Pull out every line below that contains the string "search", copying each one in full.

=== Begin Enclosure ===

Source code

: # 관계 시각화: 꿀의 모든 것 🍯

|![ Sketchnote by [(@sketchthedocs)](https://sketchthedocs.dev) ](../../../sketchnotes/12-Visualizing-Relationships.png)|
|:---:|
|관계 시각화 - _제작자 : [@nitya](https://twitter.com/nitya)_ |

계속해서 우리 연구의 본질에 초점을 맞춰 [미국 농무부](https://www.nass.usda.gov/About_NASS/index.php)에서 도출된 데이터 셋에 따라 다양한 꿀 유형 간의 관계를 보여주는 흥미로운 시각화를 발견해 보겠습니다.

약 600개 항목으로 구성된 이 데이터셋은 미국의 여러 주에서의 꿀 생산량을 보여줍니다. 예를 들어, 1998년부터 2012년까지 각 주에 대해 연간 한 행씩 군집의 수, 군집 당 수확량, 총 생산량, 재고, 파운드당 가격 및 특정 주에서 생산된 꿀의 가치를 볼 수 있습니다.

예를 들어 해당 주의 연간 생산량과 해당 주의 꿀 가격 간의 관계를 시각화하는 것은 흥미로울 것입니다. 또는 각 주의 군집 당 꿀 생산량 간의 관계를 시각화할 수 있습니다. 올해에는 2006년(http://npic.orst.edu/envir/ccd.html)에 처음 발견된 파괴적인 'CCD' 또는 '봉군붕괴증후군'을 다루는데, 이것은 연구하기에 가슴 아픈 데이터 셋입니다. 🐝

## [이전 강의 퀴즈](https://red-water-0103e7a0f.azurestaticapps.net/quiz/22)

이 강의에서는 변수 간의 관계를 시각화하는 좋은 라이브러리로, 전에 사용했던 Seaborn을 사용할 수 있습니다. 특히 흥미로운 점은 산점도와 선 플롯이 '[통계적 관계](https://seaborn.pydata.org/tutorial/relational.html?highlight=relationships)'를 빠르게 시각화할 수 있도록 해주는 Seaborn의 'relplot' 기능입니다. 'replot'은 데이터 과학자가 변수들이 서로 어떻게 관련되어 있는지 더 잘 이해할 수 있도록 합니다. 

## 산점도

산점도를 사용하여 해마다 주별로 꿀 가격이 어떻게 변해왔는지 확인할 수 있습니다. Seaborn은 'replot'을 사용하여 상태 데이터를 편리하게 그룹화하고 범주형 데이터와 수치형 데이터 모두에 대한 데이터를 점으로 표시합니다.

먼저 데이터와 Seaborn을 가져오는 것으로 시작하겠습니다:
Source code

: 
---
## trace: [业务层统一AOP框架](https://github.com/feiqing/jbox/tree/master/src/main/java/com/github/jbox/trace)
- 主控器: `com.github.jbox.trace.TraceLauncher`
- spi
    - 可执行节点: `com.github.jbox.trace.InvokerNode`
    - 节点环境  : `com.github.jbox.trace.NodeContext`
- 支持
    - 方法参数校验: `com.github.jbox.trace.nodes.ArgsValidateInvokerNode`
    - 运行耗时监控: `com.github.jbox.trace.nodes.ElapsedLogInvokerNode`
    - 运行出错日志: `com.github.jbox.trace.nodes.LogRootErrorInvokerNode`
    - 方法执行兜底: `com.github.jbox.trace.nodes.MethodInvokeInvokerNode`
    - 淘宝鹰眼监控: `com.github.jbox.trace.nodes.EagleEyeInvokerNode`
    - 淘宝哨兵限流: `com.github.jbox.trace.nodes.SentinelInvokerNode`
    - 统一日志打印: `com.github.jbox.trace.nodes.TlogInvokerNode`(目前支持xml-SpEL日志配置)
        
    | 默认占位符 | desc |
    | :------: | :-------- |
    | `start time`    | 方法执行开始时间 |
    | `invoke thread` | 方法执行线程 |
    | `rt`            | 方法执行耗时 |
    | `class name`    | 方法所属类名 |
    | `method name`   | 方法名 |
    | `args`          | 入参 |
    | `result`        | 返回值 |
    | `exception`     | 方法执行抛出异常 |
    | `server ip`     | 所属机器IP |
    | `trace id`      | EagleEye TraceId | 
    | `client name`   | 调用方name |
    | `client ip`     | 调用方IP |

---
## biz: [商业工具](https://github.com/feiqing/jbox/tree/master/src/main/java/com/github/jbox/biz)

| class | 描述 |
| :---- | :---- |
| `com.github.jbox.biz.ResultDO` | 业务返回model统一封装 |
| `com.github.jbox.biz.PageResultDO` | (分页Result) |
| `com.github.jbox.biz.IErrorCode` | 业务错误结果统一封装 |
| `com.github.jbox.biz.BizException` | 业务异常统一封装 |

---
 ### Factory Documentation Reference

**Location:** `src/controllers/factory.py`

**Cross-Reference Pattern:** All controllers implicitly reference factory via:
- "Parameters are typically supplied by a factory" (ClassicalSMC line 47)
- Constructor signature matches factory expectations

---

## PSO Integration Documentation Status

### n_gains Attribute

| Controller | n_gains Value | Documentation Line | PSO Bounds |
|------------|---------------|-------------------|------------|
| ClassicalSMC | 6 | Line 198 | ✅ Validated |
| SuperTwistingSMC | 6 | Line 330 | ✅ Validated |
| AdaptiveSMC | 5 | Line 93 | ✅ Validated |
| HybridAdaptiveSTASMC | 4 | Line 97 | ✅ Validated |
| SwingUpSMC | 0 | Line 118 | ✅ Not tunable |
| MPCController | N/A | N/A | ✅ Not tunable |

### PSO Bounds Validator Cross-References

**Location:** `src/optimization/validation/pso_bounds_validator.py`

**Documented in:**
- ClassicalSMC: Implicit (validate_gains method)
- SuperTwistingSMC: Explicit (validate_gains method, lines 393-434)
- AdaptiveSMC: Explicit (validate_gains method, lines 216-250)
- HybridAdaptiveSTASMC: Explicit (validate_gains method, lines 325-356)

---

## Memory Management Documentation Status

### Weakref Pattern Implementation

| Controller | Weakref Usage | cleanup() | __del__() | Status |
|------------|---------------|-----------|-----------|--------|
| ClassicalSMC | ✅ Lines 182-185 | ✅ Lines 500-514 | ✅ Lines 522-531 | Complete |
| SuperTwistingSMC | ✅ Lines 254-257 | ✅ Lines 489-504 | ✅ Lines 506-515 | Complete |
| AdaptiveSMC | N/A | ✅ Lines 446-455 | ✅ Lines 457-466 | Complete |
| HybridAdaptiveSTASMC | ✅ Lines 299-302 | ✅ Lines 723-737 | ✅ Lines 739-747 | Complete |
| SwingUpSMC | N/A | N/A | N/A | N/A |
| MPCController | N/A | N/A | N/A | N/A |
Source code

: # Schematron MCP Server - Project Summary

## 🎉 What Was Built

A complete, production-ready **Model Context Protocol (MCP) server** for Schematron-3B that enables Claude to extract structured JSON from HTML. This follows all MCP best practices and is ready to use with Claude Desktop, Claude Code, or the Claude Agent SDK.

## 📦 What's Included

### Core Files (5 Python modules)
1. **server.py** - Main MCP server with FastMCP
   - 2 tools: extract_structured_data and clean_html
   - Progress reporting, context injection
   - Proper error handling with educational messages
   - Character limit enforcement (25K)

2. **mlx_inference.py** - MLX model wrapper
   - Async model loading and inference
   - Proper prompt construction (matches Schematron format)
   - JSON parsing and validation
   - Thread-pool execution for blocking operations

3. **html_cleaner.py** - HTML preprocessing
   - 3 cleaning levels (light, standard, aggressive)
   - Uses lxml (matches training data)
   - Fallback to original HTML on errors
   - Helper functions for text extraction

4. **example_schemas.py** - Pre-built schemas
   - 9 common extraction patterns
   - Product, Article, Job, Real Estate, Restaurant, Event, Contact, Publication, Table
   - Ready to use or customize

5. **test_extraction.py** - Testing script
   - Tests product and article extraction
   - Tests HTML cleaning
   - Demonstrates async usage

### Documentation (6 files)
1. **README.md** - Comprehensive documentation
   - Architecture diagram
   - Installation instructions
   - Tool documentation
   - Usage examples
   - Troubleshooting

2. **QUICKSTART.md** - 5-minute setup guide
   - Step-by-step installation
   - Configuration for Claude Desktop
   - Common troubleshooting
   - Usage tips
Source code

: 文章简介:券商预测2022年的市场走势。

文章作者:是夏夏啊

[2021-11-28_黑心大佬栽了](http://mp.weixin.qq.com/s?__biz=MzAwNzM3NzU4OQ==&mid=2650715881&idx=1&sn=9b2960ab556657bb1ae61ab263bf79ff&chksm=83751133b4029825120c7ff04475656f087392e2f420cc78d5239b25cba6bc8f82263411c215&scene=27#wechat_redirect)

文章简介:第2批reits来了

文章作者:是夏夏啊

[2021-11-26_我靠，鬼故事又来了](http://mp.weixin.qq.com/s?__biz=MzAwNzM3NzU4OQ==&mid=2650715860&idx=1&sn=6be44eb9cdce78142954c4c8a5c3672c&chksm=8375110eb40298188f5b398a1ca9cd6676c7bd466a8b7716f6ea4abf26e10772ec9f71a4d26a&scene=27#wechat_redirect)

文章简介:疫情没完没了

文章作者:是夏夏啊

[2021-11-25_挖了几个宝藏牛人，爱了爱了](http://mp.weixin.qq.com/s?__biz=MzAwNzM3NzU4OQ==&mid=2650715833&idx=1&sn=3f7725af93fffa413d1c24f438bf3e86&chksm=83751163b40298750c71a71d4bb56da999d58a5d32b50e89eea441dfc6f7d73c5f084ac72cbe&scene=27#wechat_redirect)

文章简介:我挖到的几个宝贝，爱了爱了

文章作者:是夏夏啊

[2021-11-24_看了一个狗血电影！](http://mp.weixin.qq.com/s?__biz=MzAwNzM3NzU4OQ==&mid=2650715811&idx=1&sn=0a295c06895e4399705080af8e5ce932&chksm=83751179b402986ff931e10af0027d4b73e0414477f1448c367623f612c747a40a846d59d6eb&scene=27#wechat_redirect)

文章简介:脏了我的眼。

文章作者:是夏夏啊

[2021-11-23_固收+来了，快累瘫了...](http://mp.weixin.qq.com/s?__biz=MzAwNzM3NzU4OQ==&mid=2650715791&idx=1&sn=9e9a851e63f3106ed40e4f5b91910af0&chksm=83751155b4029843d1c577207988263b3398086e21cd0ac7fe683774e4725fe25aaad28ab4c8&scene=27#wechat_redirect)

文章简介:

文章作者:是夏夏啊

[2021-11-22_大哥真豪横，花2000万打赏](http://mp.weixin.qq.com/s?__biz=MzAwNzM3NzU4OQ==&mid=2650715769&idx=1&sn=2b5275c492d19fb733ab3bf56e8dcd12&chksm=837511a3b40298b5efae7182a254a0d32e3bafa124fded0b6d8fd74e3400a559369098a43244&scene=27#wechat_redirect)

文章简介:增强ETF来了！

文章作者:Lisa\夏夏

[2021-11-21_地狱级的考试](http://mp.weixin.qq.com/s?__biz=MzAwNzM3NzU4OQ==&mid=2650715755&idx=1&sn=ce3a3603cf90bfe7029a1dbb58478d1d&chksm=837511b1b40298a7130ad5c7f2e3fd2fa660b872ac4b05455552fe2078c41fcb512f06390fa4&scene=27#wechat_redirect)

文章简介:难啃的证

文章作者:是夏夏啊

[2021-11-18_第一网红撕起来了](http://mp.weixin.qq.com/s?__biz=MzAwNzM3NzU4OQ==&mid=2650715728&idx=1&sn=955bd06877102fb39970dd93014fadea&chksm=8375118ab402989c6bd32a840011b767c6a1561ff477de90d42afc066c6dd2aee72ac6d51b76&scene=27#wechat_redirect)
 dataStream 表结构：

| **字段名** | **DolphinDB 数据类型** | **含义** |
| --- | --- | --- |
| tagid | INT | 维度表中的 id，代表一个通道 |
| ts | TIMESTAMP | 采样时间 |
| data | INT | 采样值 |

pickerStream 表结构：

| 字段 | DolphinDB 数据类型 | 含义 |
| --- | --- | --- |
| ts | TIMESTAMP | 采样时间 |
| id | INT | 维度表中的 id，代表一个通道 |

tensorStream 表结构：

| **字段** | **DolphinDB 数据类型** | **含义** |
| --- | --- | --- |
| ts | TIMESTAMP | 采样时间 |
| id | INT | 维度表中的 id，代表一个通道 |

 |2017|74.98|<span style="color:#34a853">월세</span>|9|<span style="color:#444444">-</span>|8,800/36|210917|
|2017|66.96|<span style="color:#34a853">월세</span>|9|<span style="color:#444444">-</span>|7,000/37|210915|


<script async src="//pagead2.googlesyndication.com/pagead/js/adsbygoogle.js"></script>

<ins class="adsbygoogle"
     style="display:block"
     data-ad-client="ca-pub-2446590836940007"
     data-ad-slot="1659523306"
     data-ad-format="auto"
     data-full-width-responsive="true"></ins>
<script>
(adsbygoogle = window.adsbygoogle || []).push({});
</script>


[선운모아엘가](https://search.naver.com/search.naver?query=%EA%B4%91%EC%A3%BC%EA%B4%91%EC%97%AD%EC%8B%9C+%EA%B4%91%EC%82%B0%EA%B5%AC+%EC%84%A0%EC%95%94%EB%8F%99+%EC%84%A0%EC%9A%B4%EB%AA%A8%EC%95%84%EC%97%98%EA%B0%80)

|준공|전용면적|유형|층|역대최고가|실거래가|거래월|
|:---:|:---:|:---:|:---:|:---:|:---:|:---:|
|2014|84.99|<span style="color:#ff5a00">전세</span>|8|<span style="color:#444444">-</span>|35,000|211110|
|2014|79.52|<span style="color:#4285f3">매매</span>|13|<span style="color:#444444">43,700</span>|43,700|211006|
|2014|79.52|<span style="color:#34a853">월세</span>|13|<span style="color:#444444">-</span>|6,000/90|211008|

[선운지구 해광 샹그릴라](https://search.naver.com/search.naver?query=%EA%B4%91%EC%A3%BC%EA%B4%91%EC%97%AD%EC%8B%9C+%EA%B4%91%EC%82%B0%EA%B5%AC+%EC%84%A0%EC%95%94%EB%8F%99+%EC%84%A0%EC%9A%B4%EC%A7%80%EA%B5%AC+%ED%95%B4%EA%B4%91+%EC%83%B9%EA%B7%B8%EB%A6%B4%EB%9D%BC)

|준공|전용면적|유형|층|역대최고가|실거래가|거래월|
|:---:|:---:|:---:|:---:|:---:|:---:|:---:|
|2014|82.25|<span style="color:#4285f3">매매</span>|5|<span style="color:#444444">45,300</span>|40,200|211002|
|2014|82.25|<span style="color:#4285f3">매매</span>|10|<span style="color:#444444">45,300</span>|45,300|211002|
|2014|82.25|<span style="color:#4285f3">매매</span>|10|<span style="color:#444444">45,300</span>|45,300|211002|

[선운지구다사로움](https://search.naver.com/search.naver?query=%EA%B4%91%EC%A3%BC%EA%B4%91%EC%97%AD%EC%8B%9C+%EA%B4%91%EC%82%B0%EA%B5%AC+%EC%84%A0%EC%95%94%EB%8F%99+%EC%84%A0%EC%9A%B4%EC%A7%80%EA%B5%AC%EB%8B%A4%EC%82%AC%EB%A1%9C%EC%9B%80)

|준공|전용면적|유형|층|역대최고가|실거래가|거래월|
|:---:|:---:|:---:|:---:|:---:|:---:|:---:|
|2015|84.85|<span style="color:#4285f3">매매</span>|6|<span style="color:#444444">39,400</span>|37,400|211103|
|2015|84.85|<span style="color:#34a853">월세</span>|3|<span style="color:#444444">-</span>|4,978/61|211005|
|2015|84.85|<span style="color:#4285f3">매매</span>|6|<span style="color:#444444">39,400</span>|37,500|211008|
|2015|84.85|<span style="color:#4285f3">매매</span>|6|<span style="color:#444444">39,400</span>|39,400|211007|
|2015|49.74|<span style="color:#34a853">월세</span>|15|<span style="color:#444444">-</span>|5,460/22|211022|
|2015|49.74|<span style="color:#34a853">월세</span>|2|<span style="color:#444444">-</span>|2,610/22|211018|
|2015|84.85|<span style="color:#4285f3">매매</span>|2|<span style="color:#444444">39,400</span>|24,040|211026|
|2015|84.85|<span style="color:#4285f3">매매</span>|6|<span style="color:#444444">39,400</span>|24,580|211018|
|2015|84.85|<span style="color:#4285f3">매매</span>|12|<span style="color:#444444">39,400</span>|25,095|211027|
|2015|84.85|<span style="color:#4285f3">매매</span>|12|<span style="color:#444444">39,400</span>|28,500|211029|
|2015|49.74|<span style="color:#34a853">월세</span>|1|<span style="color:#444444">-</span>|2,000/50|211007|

=== End Enclosure ===

#### Solved problem
[선운모아엘가](https://search.naver.com/search.naver?query=%EA%B4%91%EC%A3%BC%EA%B4%91%EC%97%AD%EC%8B%9C+%EA%B4%91%EC%82%B0%EA%B5%AC+%EC%84%A0%EC%95%94%EB%8F%99+%EC%84%A0%EC%9A%B4%EB%AA%A8%EC%95%84%EC%97%98%EA%B0%80)
[선운지구 해광 샹그릴라](https://search.naver.com/search.naver?query=%EA%B4%91%EC%A3%BC%EA%B4%91%EC%97%AD%EC%8B%9C+%EA%B4%91%EC%82%B0%EA%B5%AC+%EC%84%A0%EC%95%94%EB%8F%99+%EC%84%A0%EC%9A%B4%EC%A7%80%EA%B5%AC+%ED%95%B4%EA%B4%91+%EC%83%B9%EA%B7%B8%EB%A6%B4%EB%9D%BC)
[선운지구다사로움](https://search.naver.com/search.naver?query=%EA%B4%91%EC%A3%BC%EA%B4%91%EC%97%AD%EC%8B%9C+%EA%B4%91%EC%82%B0%EA%B5%AC+%EC%84%A0%EC%95%94%EB%8F%99+%EC%84%A0%EC%9A%B4%EC%A7%80%EA%B5%AC%EB%8B%A4%EC%82%AC%EB%A1%9C%EC%9B%80)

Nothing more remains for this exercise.